Assurance Wireless USA, L.P.
- Type: Subsidiary
- Industry: Telecommunications
- Founded: December 31, 2009; 16 years ago
- Headquarters: Warren Township, New Jersey, United States
- Area served: Contiguous United States
- Products: Wireless plans, Mobile phones;
- Number of employees: 500 (2009)
- Parent: Virgin Mobile (2009-2020) T-Mobile (2020-present)
- Website: assurancewireless.com

= Assurance Wireless =

American mobile network provider

Assurance Wireless USA, L.P. is a telephone service subsidized by the federal Lifeline Assistance program, a government benefit program supported by the federal Universal Service Fund. The service provides to low-income eligible people a free phone, free monthly data, unlimited texting, and free monthly minutes. Assurance Wireless users do not receive a bill, are not required to sign a contract, and do not pay activation fees or recurring fees. Founded in 2009, Assurance Wireless has used the T-Mobile network for coverage since 2020.

According to Hotspot Setup, "the two largest providers of free mobile phones are Safelink Wireless and Assurance Wireless, which are available in more states than other providers." Assurance Wireless users may bring their own unlocked device as they are not required to use an Assurance issued wireless phone.

== Eligibility ==
By meeting certain income requirements or by qualifying for certain federal and/or state assistance programs, US citizens are entitled to enroll for the free phone and monthly service. One phone per household is allowed and at least one call or text per 30-day period with the phone is required to maintain service.

As of 2024, Assurance Wireless service is available to qualifying residents in the Contiguous United States including Washington, D.C.

== Ownership ==
Since April 2020, the Assurance Wireless brand has been under the T-Mobile family. This was the result of the merger of Sprint Corporation and T-Mobile US was officially completed, and after Virgin Mobile USA was officially shut down and folded into Boost Mobile. On July 14, 2020, an official statement was sent to all customers, stating that all customers would continue to have the same minutes, data, and service, but now on the T-Mobile network.

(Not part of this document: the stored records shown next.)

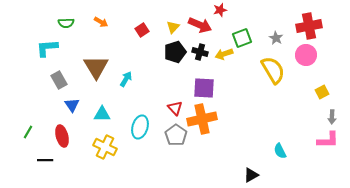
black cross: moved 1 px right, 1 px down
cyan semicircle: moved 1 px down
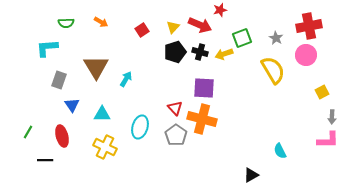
gray rectangle: rotated 48 degrees clockwise
orange cross: rotated 28 degrees clockwise
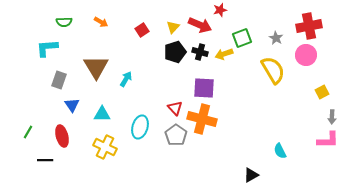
green semicircle: moved 2 px left, 1 px up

Before the merger in 2019, T-Mobile President Mike Sievert said in a statement to USA Today, "The digital divide is real and we want to help eliminate it. We have pledged that the new T-Mobile will maintain the existing T-Mobile and Sprint Lifeline program throughout the country indefinitely, barring fundamental changes to today's program."

== Pre-installed software ==
In 2019, it was discovered that cell phones being sold by Assurance Wireless came with unremovable Chinese malware preinstalled.